A 2015 report published by Oxfam titled, “Inequality in Peru: Reality and Risks,” paints a devastating portrait of the deplorable conditions caused by extreme poverty and substandard infrastructure in the country. The report found that more than half a million households had no electricity. An estimated 1 million households are not connected to the public water network, 2.5 million lack sewage, 7 million do not yet have access to safe drinking water, and in rural areas, less than 5 percent of households drink chlorinated water. The pandemic has only exacerbated these grim statistics.
Peru’s ruling class has for decades conducted a concerted assault on the working class. Perhaps this has been best personified by the “Wall of Shame” that separates the slum dwellers of Lima from the wealthier neighborhood called Casuarinas.
Korey Finn of Lehigh University depicts in his paper, “The Informal Economy in Peru: a blueprint for systemic reform,” a deplorable picture of misery sustained by an informal economy that collapsed under the pressures of COVID-19. Finn describes the shantytown in the outskirts of Lima in the following passage. “The Peruvians here are seldom able to travel into the city for income opportunities, finding whatever work they can within their neighborhoods to provide for themselves and their families. One woman described making a living by selling milk, bread, and other essentials in the neighborhood mini mart, earning less than $2 a day. These Peruvians have one thing in common—they operate in the pervasive informal economy, which disproportionately affects Peruvian workers.”

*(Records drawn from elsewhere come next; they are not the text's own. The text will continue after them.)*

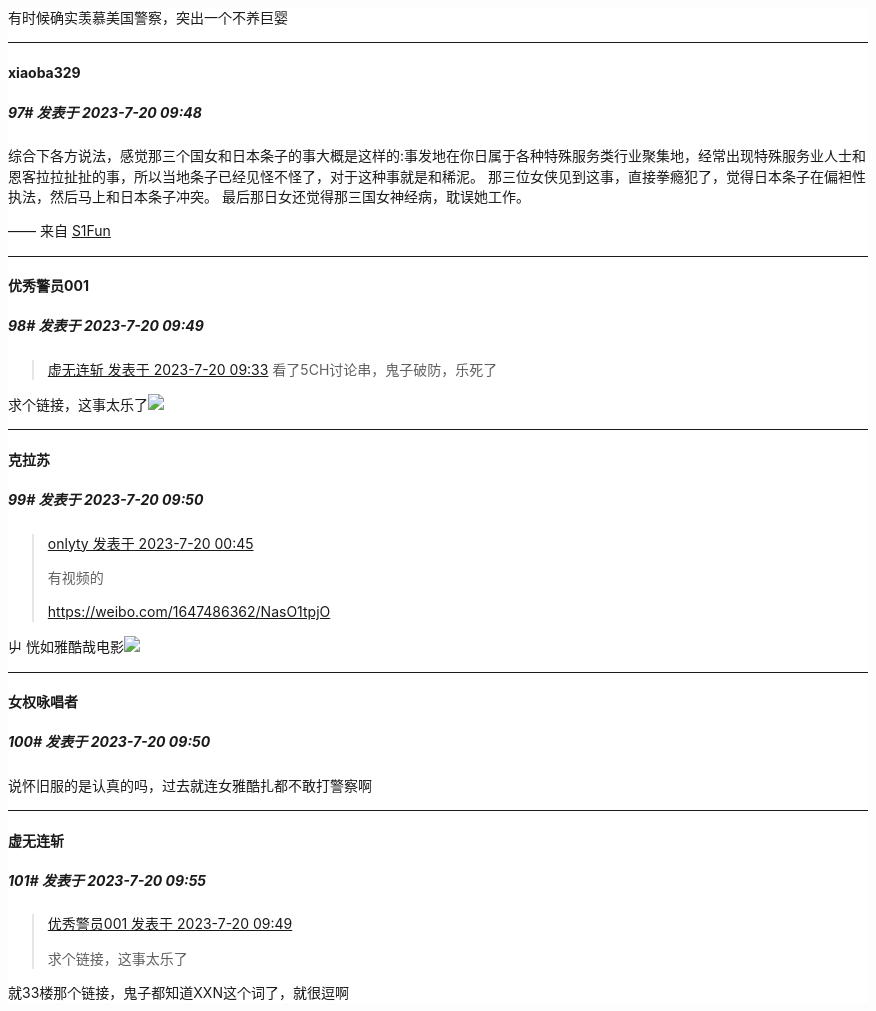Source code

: 有时候确实羡慕美国警察，突出一个不养巨婴

*****

####  xiaoba329  
##### 97#       发表于 2023-7-20 09:48

综合下各方说法，感觉那三个国女和日本条子的事大概是这样的:事发地在你日属于各种特殊服务类行业聚集地，经常出现特殊服务业人士和恩客拉拉扯扯的事，所以当地条子已经见怪不怪了，对于这种事就是和稀泥。
那三位女侠见到这事，直接拳瘾犯了，觉得日本条子在偏袒性执法，然后马上和日本条子冲突。
最后那日女还觉得那三国女神经病，耽误她工作。 ​​​

—— 来自 [S1Fun](https://s1fun.koalcat.com)

*****

####  优秀警员001  
##### 98#       发表于 2023-7-20 09:49

<blockquote><a href="httphttps://bbs.saraba1st.com/2b/forum.php?mod=redirect&amp;goto=findpost&amp;pid=61725014&amp;ptid=2145114" target="_blank">虚无连斩 发表于 2023-7-20 09:33</a>
看了5CH讨论串，鬼子破防，乐死了</blockquote>
求个链接，这事太乐了<img src="https://static.saraba1st.com/image/smiley/face2017/067.png" referrerpolicy="no-referrer">

*****

####  克拉苏  
##### 99#       发表于 2023-7-20 09:50

<blockquote><a href="httphttps://bbs.saraba1st.com/2b/forum.php?mod=redirect&amp;goto=findpost&amp;pid=61723289&amp;ptid=2145114" target="_blank">onlyty 发表于 2023-7-20 00:45</a>

有视频的

https://weibo.com/1647486362/NasO1tpjO</blockquote>
屮 恍如雅酷哉电影<img src="https://static.saraba1st.com/image/smiley/face2017/068.png" referrerpolicy="no-referrer">

*****

####  女权咏唱者  
##### 100#       发表于 2023-7-20 09:50

说怀旧服的是认真的吗，过去就连女雅酷扎都不敢打警察啊


*****

####  虚无连斩  
##### 101#       发表于 2023-7-20 09:55

<blockquote><a href="httphttps://bbs.saraba1st.com/2b/forum.php?mod=redirect&amp;goto=findpost&amp;pid=61725224&amp;ptid=2145114" target="_blank">优秀警员001 发表于 2023-7-20 09:49</a>

求个链接，这事太乐了</blockquote>
就33楼那个链接，鬼子都知道XXN这个词了，就很逗啊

Where an informal Peruvian worker could make as little as $2 a day, Wikipedia lists seven billionaires in the country who collectively hold $11.9 billion. This level of inequality is not sustainable, and Peru, having gone through three presidents in a week last November, is poised for a social explosion. The health care crisis exemplified by the resurgence of TB under these squalid conditions ripe for the spread of the bacterium only confirms the complete indifference of the ruling class towards much of the population.
The independent action of Peruvian workers, linking arms with the working class of the Americas, can prepare for such a social explosion, and direct it to the formation of a socialist state, which would be the only solution for reversing the disastrous health care crisis in the region.